■ **WHAT IS NEEDED**: Reproduce the text of each record below word for word, leaving out the pictures.

■ **DATASET EXTRACT**:

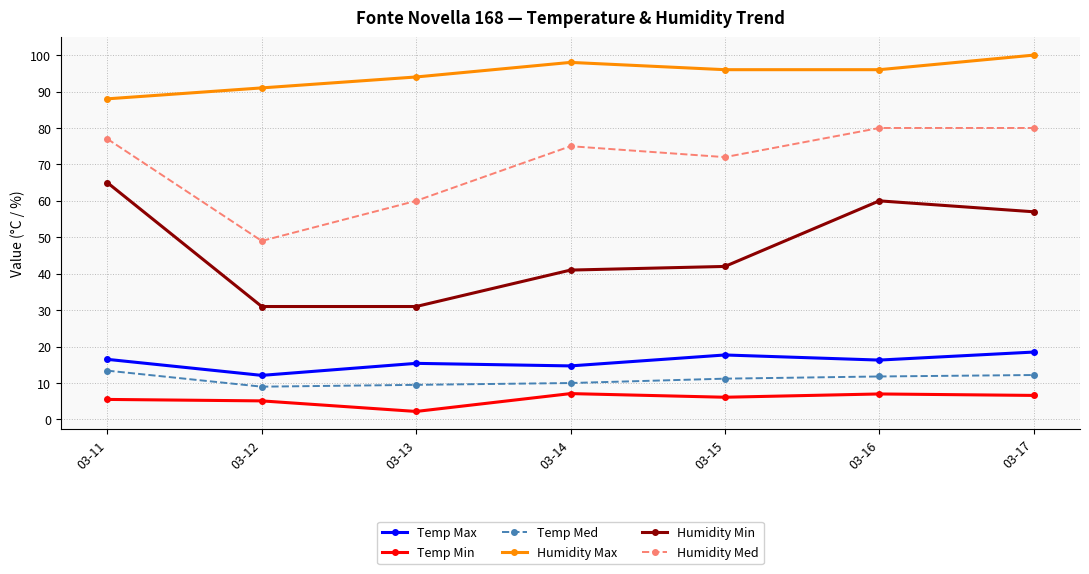

The value of Humidity Max at 03-13 is 40.2. True or false?

False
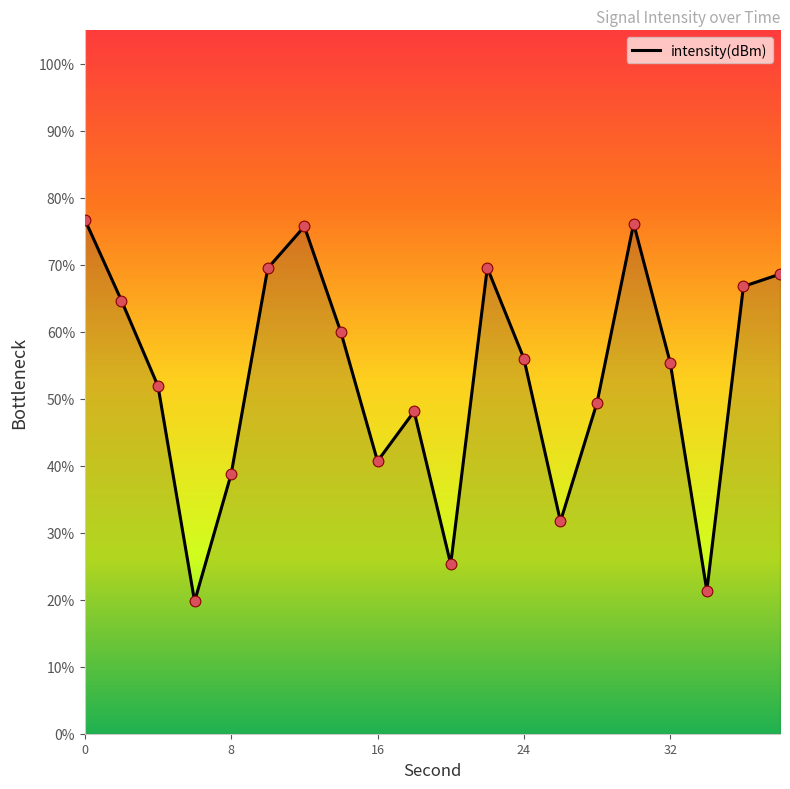

What is the greatest value displayed?

76.8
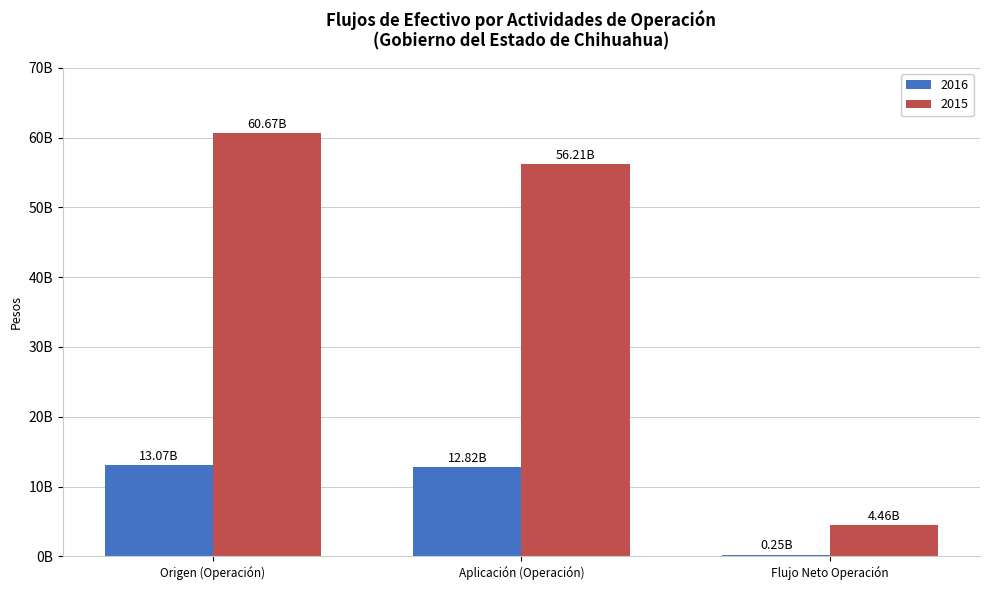

The 2016 series shows 17583713599 at Aplicación (Operación). True or false?

False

■ **COMPLETED EXERCISE**:
The value of Humidity Max at 03-13 is 40.2. True or false?

False

What is the greatest value displayed?

76.8

The 2016 series shows 17583713599 at Aplicación (Operación). True or false?

False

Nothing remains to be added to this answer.